# 1911 .45 for Christmas



## Doc_K (Nov 19, 2008)

I've decided I'm going to buy a 1911 .45 for Christmas. I was just wondering what sort of opinions the fine folks here at SS have about certain models or brands. Which to look for, which to avoid, etc.

It won't be for concealed carry purposes, so I'd prefer something in a full-sized frame.

Also, two things:
1) Opinions on 1911 .45's somewhere in the ballpark of $800
2) Opinions on the higher end 1911's (Volkmann, Baer, etc).

Thanks in advance


----------



## 7point62 (Nov 19, 2008)

Can't think of a better Christmas present. Plenty of good 1911s on the market. Taurus has just come out with a nice one, lots of good features, for around $700.

I can't comment on the top shelf brands. I have a Colt 1911A1 that was old when I bought it 15 years ago for about $400 and it's so broken in it's smooth like butter...just a pleasure to shoot.


----------



## jordan (Nov 19, 2008)

I was actually thinking about the same thing. Colt is always the way to go. But I have been looking at Kimber Custom, Springfield Operator and, of course, Sig's line of 1911s.

Layout element entries:
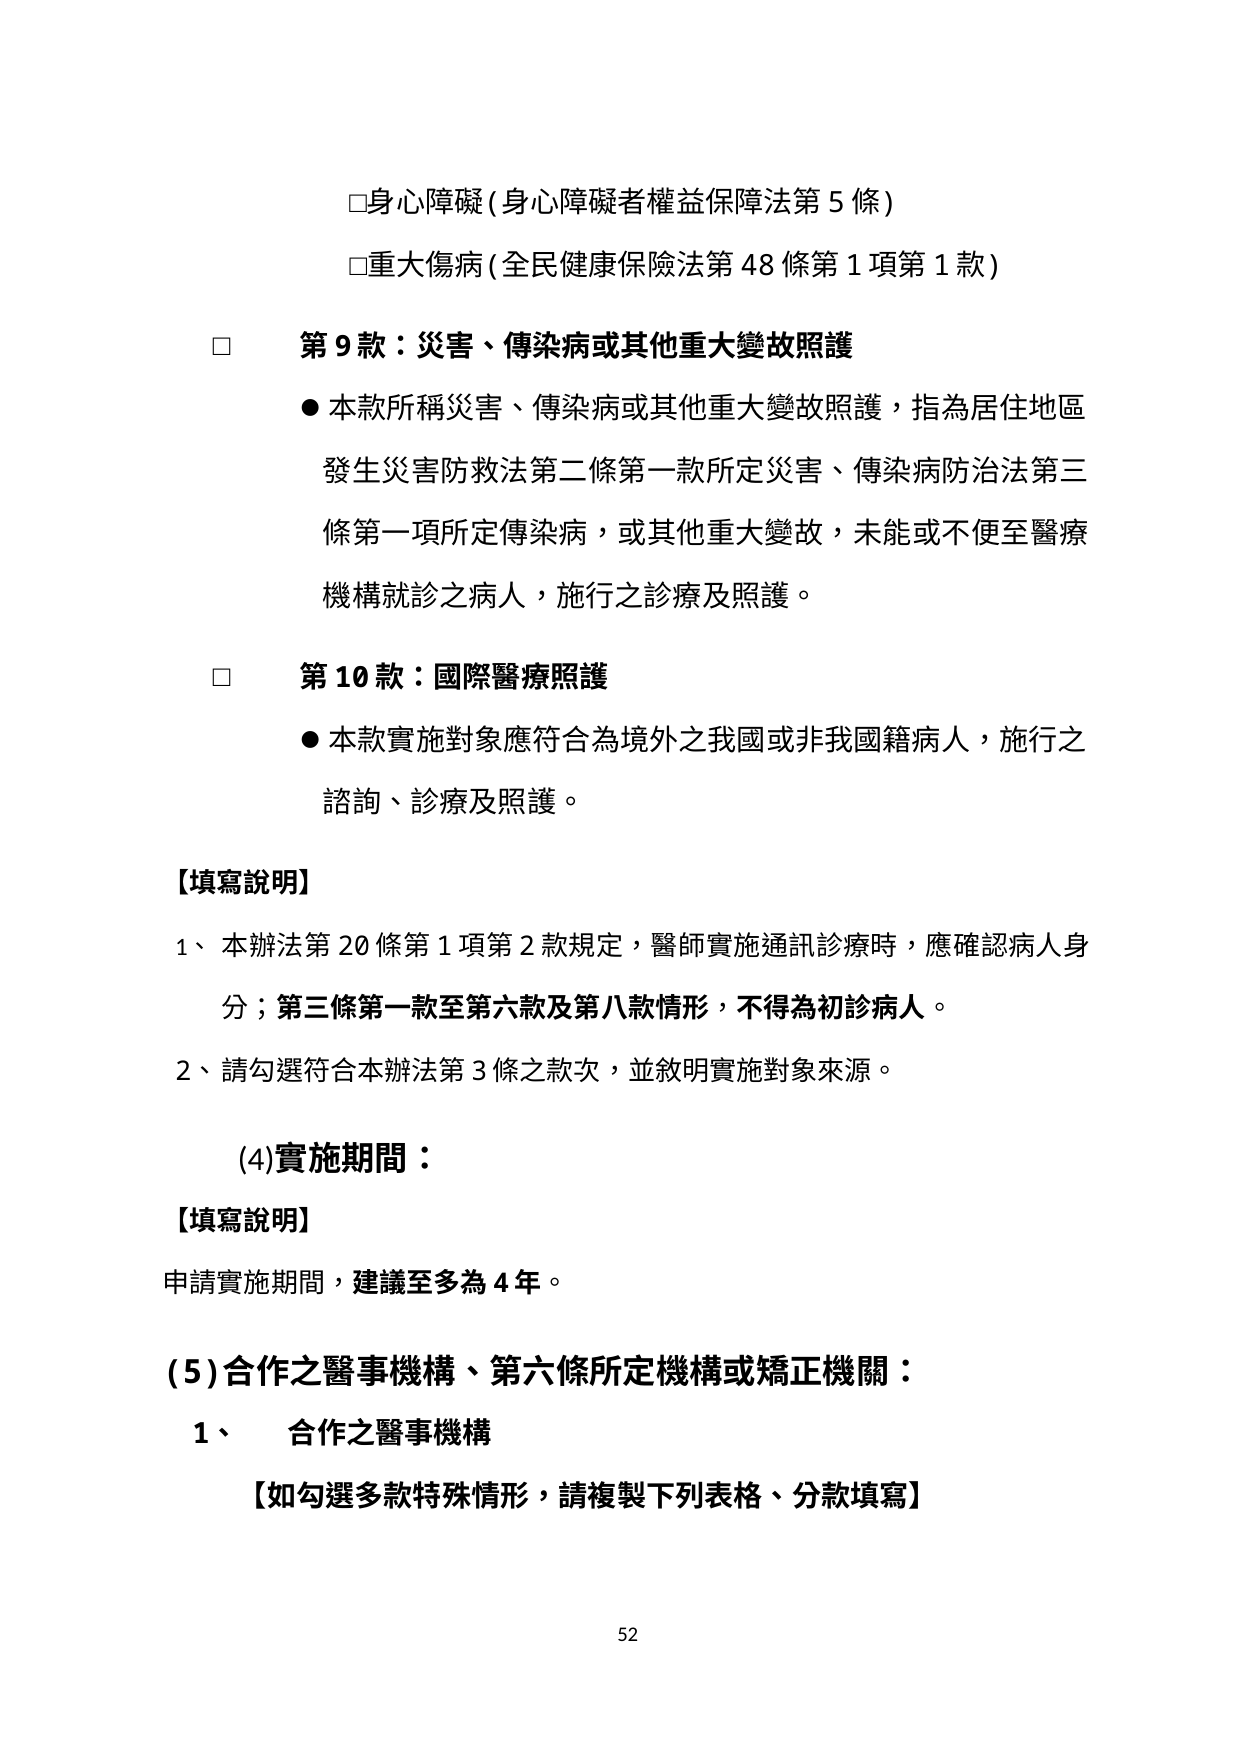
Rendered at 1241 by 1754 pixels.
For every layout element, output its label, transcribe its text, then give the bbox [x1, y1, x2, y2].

list 合作之醫事機構、第六條所定機構或矯正機關： [162, 1327, 1093, 1389]
text 【填寫說明】 [162, 1177, 1093, 1239]
list 請勾選符合本辦法第3條之款次，並敘明實施對象來源。 [175, 1027, 1093, 1089]
table_cell □身心障礙(身心障礙者權益保障法第5條) □重大傷病(全民健康保險法第48條第1項第1款) [288, 158, 1100, 302]
table_cell [155, 158, 288, 302]
text 【如勾選多款特殊情形，請複製下列表格、分款填寫】 [238, 1452, 1093, 1514]
table_cell 第10款：國際醫療照護 本款實施對象應符合為境外之我國或非我國籍病人，施行之諮詢、診療及照護。 [288, 633, 1100, 839]
list 合作之醫事機構 [192, 1389, 1093, 1452]
text 【填寫說明】 [162, 839, 1093, 902]
table_cell 第9款：災害、傳染病或其他重大變故照護 本款所稱災害、傳染病或其他重大變故照護，指為居住地區發生災害防救法第二條第一款所定災害、傳染病防治法第三條第一項所定傳染病，或其他重大變故，未能或不便至醫療機構就診之病人，施行之診療及照護。 [288, 302, 1100, 633]
table_cell □ [155, 633, 288, 839]
table_cell □ [155, 302, 288, 633]
text 申請實施期間，建議至多為4年。 [162, 1239, 1093, 1302]
list 本辦法第20條第1項第2款規定，醫師實施通訊診療時，應確認病人身分；第三條第一款至第六款及第八款情形，不得為初診病人。 [175, 902, 1093, 1027]
list 實施期間： [237, 1114, 1093, 1177]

— Task to complete —
Reproduce the part of the forum thread starting with "# 1911 .45 for" and going on through "to avoid, etc.". The items play no part in this work.

— Problem solution —
# 1911 .45 for Christmas



## Doc_K (Nov 19, 2008)

I've decided I'm going to buy a 1911 .45 for Christmas. I was just wondering what sort of opinions the fine folks here at SS have about certain models or brands. Which to look for, which to avoid, etc.